→ Tarea:
Reproduce tal cual la parte del texto sobre la entelequia que se abre con las palabras "Somos una nación" y se cierra con "lares: la inmigración.".

→ Fragmento seleccionado:
Para Aristóteles, el término entelecheia hace referencia a cierto tipo de existencia en el que una cosa está trabajando activamente en sí misma en oposición al concepto de potencialidad: la entelecheia es un trabajo activo hacia la consecución de un fin, intrínseco a la misma cosa. Pero es también ese fin, ese estado en que la entidad ha realizado todas sus potencialidades, y por tanto, ha alcanzado la perfección.
Por ejemplo, el árbol es entelequia de la semilla, el objeto hacia el que la semilla tiende, sin influencias externas de otros entes, con el objetivo de realizar todas sus potencialidades. Y al mismo tiempo, la entelequia es lo que impulsa a la semilla a crecer y convertirse en un árbol.
¿Cuál es, entonces, la semilla (entelequia) de la Argentina como país, y cuál la de la sociedad argentina como resultado de esa cosecha natural?
Somos una nación rica –indudablemente rica- que debió crecer fuerte, sólida y sanamente de la mano del trabajo, que en este caso debía ser sólo un valor agregado. Nada había que forzar, ningún escollo que superar, y mucho menos ninguna naturaleza que torcer. Un amplio hábitat, la benignidad climática, la insólita relación población-territorio que envidia cualquier nación de la Tierra se unieron en el tiempo con un elemento no siempre virtuoso en la historia mundial pero que si lo fue en estos lares: la inmigración.
Porque aquello que en tantos lugares ha supuesto tensiones, persecuciones y hasta guerras, aquí representó, sin lugar a dudas, una “segunda oportunidad”.

→ Datos:
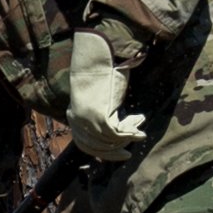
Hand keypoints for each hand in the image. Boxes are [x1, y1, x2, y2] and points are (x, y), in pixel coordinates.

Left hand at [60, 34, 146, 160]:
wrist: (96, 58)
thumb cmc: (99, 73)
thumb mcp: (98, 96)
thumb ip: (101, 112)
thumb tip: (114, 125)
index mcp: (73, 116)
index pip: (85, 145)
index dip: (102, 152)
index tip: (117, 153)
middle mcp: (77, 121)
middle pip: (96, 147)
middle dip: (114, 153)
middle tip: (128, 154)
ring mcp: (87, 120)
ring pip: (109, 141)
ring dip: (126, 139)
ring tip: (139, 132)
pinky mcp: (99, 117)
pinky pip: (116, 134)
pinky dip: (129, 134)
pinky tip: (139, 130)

==

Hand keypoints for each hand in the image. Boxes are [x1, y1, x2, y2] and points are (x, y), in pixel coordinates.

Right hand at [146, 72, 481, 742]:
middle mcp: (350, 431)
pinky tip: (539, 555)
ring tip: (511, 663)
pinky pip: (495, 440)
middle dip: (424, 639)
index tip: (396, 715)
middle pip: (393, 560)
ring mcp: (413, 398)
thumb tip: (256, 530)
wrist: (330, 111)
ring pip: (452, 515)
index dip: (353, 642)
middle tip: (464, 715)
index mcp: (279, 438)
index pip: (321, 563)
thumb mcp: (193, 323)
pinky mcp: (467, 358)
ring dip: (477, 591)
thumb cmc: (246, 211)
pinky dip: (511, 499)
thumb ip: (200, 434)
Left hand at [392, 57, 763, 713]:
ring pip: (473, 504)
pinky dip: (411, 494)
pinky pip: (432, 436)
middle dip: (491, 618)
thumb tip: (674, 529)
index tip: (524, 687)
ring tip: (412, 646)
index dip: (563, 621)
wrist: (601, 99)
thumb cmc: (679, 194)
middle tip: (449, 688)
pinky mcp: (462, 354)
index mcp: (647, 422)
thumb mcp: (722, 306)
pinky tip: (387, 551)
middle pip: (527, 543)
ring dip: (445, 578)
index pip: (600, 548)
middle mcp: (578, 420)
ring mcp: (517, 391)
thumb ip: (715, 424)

→ Respuesta:
Somos una nación rica –indudablemente rica- que debió crecer fuerte, sólida y sanamente de la mano del trabajo, que en este caso debía ser sólo un valor agregado. Nada había que forzar, ningún escollo que superar, y mucho menos ninguna naturaleza que torcer. Un amplio hábitat, la benignidad climática, la insólita relación población-territorio que envidia cualquier nación de la Tierra se unieron en el tiempo con un elemento no siempre virtuoso en la historia mundial pero que si lo fue en estos lares: la inmigración.